Design of Transmembrane Mimetic Structural Probes to Trap Different Stages of γ-Secretase-Substrate Interaction

The transmembrane domain (TMD) of the amyloid precursor protein of Alzheimer's disease is cut processively by gamma-secretase through endoproteolysis and tricarboxypeptidase trimming. We recently developed a prototype substrate TMD mimetic for structural analysis-composed of a helical peptide inhibitor linked to a transition-state analogue-that simultaneously engages a substrate exosite and the active site and is pre-organized to trap the carboxypeptidase transition state. Here, we developed variants of this prototype designed to allow visualization of transition states for endoproteolysis, TMD helix unwinding, and lateral gating of the substrate, identifying potent inhibitors for each class. These TMD mimetics exhibited non-competitive inhibition and occupy both the exosite and the active site, as demonstrated by inhibitor cross-competition experiments and photoaffinity probe binding assays. The new probes should be important structural tools for trapping different stages of substrate recognition and processing via ongoing cryo-electron microscopy with gamma-secretase, ultimately aiding rational drug design.

Automated summary

The study describes a prototype substrate TMD mimetic that can trap transition states for endoproteolysis, TMD helix unwinding, and lateral gating of the substrate.
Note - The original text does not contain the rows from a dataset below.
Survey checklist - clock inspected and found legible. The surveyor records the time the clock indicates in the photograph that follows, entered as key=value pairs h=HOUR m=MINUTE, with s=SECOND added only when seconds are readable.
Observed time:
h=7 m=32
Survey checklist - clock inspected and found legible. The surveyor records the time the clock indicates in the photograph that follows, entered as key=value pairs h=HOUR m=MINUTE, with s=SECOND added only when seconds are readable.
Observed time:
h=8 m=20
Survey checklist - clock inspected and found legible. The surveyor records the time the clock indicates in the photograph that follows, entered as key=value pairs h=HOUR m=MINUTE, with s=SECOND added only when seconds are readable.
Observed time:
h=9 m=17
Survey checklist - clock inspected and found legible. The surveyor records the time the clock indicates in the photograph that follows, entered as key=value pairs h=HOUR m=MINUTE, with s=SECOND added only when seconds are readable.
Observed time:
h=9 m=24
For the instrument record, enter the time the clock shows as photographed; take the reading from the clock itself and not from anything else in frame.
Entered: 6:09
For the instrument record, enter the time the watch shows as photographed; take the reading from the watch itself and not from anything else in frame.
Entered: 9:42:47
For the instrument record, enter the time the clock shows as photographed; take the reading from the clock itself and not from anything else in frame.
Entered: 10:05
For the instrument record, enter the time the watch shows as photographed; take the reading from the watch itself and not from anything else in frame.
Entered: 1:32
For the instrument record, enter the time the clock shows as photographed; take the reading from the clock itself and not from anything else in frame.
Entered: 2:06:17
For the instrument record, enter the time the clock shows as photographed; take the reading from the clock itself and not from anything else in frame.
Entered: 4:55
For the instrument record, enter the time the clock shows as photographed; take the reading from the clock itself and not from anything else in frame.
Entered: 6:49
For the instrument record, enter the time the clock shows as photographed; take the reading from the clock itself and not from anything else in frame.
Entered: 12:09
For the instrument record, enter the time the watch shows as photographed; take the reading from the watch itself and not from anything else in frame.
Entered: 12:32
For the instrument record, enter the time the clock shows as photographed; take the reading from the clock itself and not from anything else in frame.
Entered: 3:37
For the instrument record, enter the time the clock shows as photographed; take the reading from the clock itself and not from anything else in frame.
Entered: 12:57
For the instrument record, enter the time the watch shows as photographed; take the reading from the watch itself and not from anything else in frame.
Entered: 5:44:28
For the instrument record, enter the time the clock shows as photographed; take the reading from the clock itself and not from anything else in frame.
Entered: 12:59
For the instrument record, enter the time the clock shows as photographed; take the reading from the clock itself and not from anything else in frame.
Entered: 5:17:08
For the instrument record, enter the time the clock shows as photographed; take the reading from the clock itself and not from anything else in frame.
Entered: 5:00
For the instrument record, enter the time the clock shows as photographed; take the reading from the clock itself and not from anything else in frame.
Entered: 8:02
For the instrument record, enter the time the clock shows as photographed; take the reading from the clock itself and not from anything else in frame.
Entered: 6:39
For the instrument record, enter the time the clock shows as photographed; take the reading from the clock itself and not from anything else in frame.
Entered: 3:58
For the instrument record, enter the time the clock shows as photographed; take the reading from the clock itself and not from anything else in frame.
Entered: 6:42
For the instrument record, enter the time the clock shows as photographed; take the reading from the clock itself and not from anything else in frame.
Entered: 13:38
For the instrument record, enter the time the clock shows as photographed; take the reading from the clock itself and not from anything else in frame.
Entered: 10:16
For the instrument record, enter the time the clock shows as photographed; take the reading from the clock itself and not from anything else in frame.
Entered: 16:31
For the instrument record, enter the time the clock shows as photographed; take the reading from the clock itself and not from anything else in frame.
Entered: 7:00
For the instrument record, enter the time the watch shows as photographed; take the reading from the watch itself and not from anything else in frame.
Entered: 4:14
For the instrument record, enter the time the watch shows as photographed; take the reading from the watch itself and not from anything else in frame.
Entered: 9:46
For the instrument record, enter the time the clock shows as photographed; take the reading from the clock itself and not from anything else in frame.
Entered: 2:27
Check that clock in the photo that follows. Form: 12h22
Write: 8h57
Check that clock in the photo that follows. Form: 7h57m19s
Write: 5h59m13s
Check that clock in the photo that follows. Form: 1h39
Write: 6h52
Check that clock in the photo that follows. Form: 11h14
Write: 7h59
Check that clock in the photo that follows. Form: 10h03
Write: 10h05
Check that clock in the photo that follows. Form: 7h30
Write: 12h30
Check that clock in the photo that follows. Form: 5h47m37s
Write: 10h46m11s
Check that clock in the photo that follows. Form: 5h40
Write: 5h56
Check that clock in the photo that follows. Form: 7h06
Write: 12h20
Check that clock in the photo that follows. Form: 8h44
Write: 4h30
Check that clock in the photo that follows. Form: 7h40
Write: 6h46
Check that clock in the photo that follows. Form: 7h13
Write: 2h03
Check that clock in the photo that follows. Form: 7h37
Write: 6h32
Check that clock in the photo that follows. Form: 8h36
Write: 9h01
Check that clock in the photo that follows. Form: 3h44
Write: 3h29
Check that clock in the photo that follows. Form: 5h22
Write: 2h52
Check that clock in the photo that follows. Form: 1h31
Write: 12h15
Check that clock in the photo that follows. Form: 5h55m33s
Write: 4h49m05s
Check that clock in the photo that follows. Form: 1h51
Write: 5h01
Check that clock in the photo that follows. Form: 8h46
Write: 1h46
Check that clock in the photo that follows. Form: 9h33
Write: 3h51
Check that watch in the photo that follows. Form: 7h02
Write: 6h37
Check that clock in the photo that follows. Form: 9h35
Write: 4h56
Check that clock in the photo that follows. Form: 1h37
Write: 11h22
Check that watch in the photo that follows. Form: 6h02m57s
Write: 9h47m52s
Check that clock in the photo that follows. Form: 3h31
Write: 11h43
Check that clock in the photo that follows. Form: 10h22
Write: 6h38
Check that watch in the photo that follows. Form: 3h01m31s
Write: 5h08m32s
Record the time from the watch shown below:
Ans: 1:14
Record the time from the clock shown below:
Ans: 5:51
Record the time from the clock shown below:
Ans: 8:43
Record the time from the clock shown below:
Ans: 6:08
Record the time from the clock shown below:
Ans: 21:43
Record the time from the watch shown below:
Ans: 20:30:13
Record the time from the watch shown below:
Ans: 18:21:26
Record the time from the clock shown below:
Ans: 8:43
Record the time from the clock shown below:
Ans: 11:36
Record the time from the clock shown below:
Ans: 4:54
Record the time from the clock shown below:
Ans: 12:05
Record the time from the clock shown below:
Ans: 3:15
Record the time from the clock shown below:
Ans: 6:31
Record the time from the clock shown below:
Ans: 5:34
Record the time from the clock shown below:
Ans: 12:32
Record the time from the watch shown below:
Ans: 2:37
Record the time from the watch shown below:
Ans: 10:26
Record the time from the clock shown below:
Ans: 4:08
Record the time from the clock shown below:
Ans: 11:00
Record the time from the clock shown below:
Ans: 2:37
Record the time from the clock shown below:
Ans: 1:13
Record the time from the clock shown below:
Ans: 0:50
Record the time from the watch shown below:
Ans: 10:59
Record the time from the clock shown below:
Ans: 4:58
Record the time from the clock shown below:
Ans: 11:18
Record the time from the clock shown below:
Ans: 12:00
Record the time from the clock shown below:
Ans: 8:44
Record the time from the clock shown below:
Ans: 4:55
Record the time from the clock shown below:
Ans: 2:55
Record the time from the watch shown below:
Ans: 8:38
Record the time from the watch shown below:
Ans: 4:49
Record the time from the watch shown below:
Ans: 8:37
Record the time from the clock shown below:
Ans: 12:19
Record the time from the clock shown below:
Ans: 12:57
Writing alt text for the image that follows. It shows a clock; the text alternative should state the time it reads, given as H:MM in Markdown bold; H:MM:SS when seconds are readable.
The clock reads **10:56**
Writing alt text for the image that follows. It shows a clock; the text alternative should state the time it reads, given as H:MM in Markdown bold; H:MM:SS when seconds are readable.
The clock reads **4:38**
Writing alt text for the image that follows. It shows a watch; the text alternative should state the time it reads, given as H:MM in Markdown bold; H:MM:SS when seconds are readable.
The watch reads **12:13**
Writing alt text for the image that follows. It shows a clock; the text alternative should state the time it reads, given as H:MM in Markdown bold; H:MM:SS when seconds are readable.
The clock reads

The developed variants of this prototype are designed to allow visualization of different transition states, with the TMD mimetics exhibiting non-competitive inhibition and occupying both the exosite and the active site. These new probes serve as important structural tools for trapping various stages of substrate recognition and processing, aiding in rational drug design through cryo-electron microscopy studies with gamma-secretase.